Wednesday, October 13, 2010

Curse of the GrubUpdate: Upgrading from VMWare ESX 3.5 to vSphere 4 - The Solution

My last post was a diatribe about the horrible support experience that I had with VMWare on this issue. It provided the solution, but I figured I would write a more pointed and detailed explanation.

The errors we were getting when trying to upgrade one of our VMWare ESX 3.5 hosts to VMWare vSphere 4 were as follow:

Error in Host Update Utility:
Grub update failed

Error in vua.log:
grub> find /esx4-upgrade/vmlinuz
Error 15: File not found
grub>
info: END grub output
error: grub cannot find root hd number

After many months of working with VMWare on this issue, I still did not have a good explanation of what the grubupdate process was or what might be causing it to fail. I got sick of constantly attempting the upgrade process at the request of VMWare even though there had been no change or very insignificant changes to the system. So, I started to look at the grub files more closely and compare them to servers that upgrade successfully.

The first attempt I made to correct the issue was to re-install ESX 3.5 while maintaining the existing datastores. I did this because I did not have a /var/log partition. I just had a /var partition with a log folder. The reason I thought this might be the problem is that the vSphere 4.0 upgrade always creates a /var/log partition for the ESX 3.5 failover install that you can use to boot 3.5. Anyway, this did not fix the problem.

After some more research, I noticed that all of my other servers that had been successfully upgraded had the following line in the grub.conf:

kernel /vmlinuz-version ro root=/dev/sda2

The server that was failing had the following line:

kernel /vmlinuz-version ro root=/dev/sda7

Well, I noticed sda2 on the upgraded servers was a primary partition and sda7 on the failing server was an extended partition. I hypothsized that vSphere 4 requires you to have your system partition on a primary partition. Once again, I re-installed 3.5 (maintaining the existing datastores) making sure that I installed the boot and system partitions as primary partitions and then the upgrade was successful.

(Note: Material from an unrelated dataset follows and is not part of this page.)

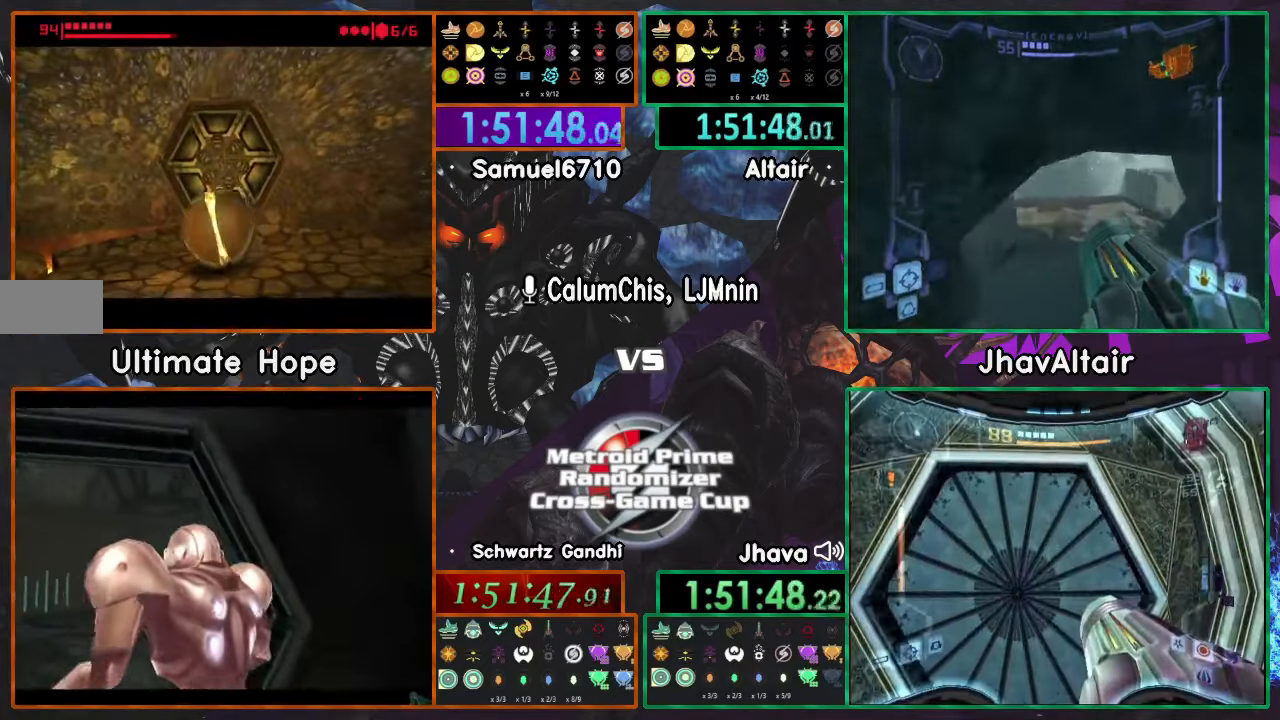
{"buttons": [], "left_stick": "up", "right_stick": "center", "events": [[117, "left_stick", "up-right"], [300, "left_stick", "center"], [350, "left_stick", "up"]]}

If my hypothesis is true (just because it worked for me does not totally confirm my hypothesis), I cannot believe that this is not documented in the upgrade docs and that tech support was not able to help me find a solution. Anyway, I said enough about that in my previous post.

Curse of the GrubUpdate: Upgrading from VMWare ESX 3.5 to vSphere 4 - The Experience

So, for the last 4 months my team and I have been working with VMWare to find a solution to an error we were receiving upgrading from ESX 3.5 to vSphere 4. Every single time we ran the update, which thanks to VMWare was like 15 times, we got to 24% right after the ISO file finishes uploading and the status would change to "Running grubupdate . . ." and the installation would fail. This is the error I saw in the logs:

grub> find /esx4-upgrade/vmlinuz

Error 15: File not found
grub>
info: END grub output
error: grub cannot find root hd number

You can read about the solution here. Or, you can wade through my diatribe on VMWare support below.

So, after some thorough troubleshooting we submitted a ticket to VMWare. Let me preface this by saying that we have upgraded a bunch of our VMWare ESX 3.5 hosts to vSphere 4.0 without any problems. I really like VMWare's products and have at times received decent support from them. However, the past 4 months I feel like I have been living in the twilight zone.

For the first month, we were asked to try the upgrade again by countless support reps as our request was passed around. I even had one rep call me to ask me for information on the problems I was having upgrading my Windows 2003 Virtual Machine (Seriously, did you even read the ticket?). Anyway, after about three attempts to upgrade without reason, I refused to attempt another upgrade until they offered some type of fix that made sense.

Wait 1 month . . .

Finally they got back to me and said that the BIOS version of our server was not supported (even though they admitted our other server that had successfully upgraded had a much older BIOS version). Anyway, I gave it a shot and it didn't work.

Wait another month . . .

After this I was frustrated so I even tried re-installing 3.5 preserving the existing datastores and the upgrade still failed. Then, VMWare said I had a corrupt partition table. I deleted and re-created datastore partitions and reinstalled so that I had re-created every partition on the server and still no luck.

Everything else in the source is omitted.